**Directions**
Can you retype every line of the material below character for character, keeping each line break where it falls?

**Input**

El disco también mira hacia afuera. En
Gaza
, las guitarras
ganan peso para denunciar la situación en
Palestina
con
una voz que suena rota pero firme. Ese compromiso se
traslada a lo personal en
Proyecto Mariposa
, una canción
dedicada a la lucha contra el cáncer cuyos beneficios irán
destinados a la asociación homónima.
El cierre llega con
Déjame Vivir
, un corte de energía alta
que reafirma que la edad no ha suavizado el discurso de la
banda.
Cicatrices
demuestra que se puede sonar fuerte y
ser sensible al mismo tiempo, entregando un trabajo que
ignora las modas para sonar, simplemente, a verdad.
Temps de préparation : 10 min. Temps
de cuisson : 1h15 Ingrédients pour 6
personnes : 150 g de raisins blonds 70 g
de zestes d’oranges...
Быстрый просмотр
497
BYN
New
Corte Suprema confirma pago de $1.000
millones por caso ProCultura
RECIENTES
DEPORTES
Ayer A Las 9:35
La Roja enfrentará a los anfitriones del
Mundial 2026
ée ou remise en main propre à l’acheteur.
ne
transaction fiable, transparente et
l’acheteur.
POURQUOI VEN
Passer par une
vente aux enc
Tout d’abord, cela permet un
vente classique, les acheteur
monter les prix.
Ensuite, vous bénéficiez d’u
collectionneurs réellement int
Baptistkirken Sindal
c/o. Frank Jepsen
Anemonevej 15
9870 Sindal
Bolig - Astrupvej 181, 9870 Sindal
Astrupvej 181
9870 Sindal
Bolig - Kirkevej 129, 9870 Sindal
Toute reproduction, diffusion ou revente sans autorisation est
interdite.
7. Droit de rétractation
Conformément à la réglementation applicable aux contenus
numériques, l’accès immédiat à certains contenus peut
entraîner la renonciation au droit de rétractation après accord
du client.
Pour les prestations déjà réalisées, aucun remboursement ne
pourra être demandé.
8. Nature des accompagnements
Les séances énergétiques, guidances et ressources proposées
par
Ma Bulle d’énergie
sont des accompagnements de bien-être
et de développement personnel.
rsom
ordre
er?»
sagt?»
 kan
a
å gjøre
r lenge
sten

**Response to the task**
El disco también mira hacia afuera. En
Gaza
, las guitarras
ganan peso para denunciar la situación en
Palestina
con
una voz que suena rota pero firme. Ese compromiso se
traslada a lo personal en
Proyecto Mariposa
, una canción
dedicada a la lucha contra el cáncer cuyos beneficios irán
destinados a la asociación homónima.
El cierre llega con
Déjame Vivir
, un corte de energía alta
que reafirma que la edad no ha suavizado el discurso de la
banda.
Cicatrices
demuestra que se puede sonar fuerte y
ser sensible al mismo tiempo, entregando un trabajo que
ignora las modas para sonar, simplemente, a verdad.
Temps de préparation : 10 min. Temps
de cuisson : 1h15 Ingrédients pour 6
personnes : 150 g de raisins blonds 70 g
de zestes d’oranges...
Быстрый просмотр
497
BYN
New
Corte Suprema confirma pago de $1.000
millones por caso ProCultura
RECIENTES
DEPORTES
Ayer A Las 9:35
La Roja enfrentará a los anfitriones del
Mundial 2026
ée ou remise en main propre à l’acheteur.
ne
transaction fiable, transparente et
l’acheteur.
POURQUOI VEN
Passer par une
vente aux enc
Tout d’abord, cela permet un
vente classique, les acheteur
monter les prix.
Ensuite, vous bénéficiez d’u
collectionneurs réellement int
Baptistkirken Sindal
c/o. Frank Jepsen
Anemonevej 15
9870 Sindal
Bolig - Astrupvej 181, 9870 Sindal
Astrupvej 181
9870 Sindal
Bolig - Kirkevej 129, 9870 Sindal
Toute reproduction, diffusion ou revente sans autorisation est
interdite.
7. Droit de rétractation
Conformément à la réglementation applicable aux contenus
numériques, l’accès immédiat à certains contenus peut
entraîner la renonciation au droit de rétractation après accord
du client.
Pour les prestations déjà réalisées, aucun remboursement ne
pourra être demandé.
8. Nature des accompagnements
Les séances énergétiques, guidances et ressources proposées
par
Ma Bulle d’énergie
sont des accompagnements de bien-être
et de développement personnel.
rsom
ordre
er?»
sagt?»
 kan
a
å gjøre
r lenge
sten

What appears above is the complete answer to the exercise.